**Artikel:**
#####

Senin, 30 Maret 2015

Koordinasi Pembagian Raskin Bermasalah

Senin, 30 Maret 2015

Penyaluran Terkendala Data

SURABAYA, KOMPAS — Pada minggu ini beras untuk keluarga miskin di daerah kembali dibagikan. Namun, pelaksanaan pembagian raskin di sejumlah daerah masih terkendala oleh koordinasi antara pemerintah daerah dan Bulog. Gudang untuk menyimpan raskin berada jauh dari penerimanya.

Laporan dari beberapa daerah hingga Minggu (29/3) menyebutkan, kendala jarak antara gudang dan penerima itu membuat beras untuk warga miskin (raskin) tak bisa dibagikan setiap saat. Kualitas raskin yang semestinya beras medium, saat dibagikan, terkadang buruk, seperti berbau dan pecah-pecah. Penerima raskin pun menjual kembali beras itu atau harus mengolahnya kembali agar tetap bisa dikonsumsi.

Untuk pembagian raskin, Bulog bertanggung jawab hingga titik distribusi di tingkat kecamatan/kota/kabupaten. Penyaluran raskin dari titik distribusi ke titik bagi di tingkat desa merupakan tanggung jawab pemerintah daerah. Namun, tak sedikit pemerintah daerah yang tak mau menanggung biaya distribusi ini.

Koordinasi dalam pembagian raskin yang masih bermasalah itu diakui Ketua Himpunan Kerukunan Tani (HKTI) Kabupaten Brebes, Jawa Tengah, Masrukhi Backhro. Namun, ia mengingatkan, pembagian raskin yang sudah berlangsung 17 tahun, dengan sebelumnya dinamai program operasi pasar khusus, perlu dipertahankan. Mekanisme dan sistem penyalurannya yang harus segera dibenahi.

Gudang penyimpanan raskin, kata Masrukhi, harus didekatkan dengan penerima. Ini untuk menekan biaya penyaluran raskin. Gudang penyimpanan harus ada di setiap desa, atau kecamatan. Pengelolaannya bisa dilakukan badan usaha milik daerah (BUMD) pertanian, atau BUMD bekerja sama dengan Bulog.

Dengan adanya gudang di tiap desa atau kecamatan, selain akan memperpendek jalur distribusi, juga beras tidak terlampau lama disimpan. Kualitas beras akan lebih bagus dan terhindar dari kerusakan.

#####

**Data Mentah:**

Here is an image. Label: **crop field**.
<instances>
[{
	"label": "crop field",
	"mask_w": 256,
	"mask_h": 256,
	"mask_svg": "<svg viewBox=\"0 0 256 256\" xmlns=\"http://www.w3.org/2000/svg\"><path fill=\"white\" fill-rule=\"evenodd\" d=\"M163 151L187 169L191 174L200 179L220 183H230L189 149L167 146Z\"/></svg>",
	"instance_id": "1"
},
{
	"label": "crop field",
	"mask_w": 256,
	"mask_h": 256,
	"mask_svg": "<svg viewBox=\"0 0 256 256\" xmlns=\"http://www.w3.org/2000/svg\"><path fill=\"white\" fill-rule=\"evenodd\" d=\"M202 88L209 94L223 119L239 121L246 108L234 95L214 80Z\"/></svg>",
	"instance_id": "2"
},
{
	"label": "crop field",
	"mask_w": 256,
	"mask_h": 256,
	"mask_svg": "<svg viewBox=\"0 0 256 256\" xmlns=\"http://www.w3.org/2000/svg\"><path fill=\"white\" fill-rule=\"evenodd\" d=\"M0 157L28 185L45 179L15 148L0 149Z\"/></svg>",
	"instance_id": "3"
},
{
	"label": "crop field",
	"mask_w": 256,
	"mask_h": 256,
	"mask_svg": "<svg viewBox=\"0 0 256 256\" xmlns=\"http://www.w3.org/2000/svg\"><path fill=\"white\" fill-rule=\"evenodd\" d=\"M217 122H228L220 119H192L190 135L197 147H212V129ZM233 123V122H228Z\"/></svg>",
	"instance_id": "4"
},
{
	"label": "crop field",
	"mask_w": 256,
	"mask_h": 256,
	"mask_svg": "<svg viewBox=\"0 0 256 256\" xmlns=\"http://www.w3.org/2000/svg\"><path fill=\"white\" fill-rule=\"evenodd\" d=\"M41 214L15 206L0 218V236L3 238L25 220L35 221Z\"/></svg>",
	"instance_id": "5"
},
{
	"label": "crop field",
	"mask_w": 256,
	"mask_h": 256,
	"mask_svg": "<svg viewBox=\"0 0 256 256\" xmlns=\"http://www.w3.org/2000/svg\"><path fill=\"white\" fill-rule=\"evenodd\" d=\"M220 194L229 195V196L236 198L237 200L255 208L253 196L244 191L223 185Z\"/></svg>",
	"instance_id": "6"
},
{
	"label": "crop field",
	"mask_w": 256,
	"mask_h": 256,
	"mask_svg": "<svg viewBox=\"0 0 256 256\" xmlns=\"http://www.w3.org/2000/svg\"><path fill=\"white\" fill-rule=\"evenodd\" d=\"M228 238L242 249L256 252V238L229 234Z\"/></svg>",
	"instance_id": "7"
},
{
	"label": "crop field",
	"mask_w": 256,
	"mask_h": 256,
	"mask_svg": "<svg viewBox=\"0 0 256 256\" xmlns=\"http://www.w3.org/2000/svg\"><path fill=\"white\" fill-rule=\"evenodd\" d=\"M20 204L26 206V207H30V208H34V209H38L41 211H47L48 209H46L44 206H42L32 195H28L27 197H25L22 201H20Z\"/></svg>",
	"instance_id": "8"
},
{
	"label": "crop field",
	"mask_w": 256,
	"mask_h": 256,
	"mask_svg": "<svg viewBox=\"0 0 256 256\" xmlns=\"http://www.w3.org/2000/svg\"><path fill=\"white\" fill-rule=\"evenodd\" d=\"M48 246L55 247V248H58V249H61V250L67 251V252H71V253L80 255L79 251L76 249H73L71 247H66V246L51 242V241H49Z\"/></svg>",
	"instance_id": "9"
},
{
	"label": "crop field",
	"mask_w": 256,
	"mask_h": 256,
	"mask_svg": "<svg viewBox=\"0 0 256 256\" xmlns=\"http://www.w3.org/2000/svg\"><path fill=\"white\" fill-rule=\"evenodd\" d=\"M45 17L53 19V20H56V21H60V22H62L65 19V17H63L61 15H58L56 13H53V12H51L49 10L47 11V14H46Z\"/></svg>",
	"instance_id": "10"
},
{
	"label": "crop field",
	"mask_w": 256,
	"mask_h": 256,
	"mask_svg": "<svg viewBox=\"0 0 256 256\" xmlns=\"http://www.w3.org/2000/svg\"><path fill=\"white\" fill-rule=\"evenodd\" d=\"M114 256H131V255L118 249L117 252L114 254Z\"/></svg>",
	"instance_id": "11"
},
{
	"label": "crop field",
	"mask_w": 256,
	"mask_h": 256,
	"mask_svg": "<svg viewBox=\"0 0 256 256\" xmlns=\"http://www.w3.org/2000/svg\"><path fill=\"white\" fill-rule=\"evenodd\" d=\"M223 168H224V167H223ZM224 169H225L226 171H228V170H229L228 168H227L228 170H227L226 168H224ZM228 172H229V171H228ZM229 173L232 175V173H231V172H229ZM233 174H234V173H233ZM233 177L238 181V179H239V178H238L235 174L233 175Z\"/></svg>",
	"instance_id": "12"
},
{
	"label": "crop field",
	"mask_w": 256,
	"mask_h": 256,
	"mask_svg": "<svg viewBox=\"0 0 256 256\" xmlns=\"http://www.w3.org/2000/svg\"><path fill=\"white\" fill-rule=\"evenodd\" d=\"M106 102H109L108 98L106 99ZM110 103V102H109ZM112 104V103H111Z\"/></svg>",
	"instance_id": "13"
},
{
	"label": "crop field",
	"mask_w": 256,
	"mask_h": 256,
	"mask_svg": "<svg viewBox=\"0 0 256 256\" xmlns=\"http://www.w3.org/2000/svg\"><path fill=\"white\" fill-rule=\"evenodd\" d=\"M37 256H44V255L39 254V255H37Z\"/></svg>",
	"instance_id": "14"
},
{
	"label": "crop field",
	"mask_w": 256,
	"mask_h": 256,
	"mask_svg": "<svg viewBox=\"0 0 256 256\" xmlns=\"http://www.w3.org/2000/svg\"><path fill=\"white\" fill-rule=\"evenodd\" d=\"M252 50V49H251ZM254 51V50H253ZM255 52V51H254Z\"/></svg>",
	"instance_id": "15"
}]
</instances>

#####

**Tugas:**
Periksa apakah setiap pernyataan di bawah ini sesuai dengan artikel tentang pembagian raskin. Jawab ya atau tidak untuk tiap nomor, lalu sertakan kutipan persis dari artikel yang menjadi penentunya.
1. Bulog bertanggung jawab atas penyaluran raskin sampai titik bagi di tingkat desa.
2. Pembagian raskin sudah berlangsung 17 tahun.
3. Menurut Masrukhi, gudang penyimpanan raskin harus dikelola oleh Bulog sendiri.
Data ini merupakan bahan tersendiri yang terpisah dari artikel.

**Jawaban Tertulis:**
1. Tidak. "Bulog bertanggung jawab hingga titik distribusi di tingkat kecamatan/kota/kabupaten. Penyaluran raskin dari titik distribusi ke titik bagi di tingkat desa merupakan tanggung jawab pemerintah daerah."
2. Ya. "pembagian raskin yang sudah berlangsung 17 tahun"
3. Tidak. "Pengelolaannya bisa dilakukan badan usaha milik daerah (BUMD) pertanian, atau BUMD bekerja sama dengan Bulog."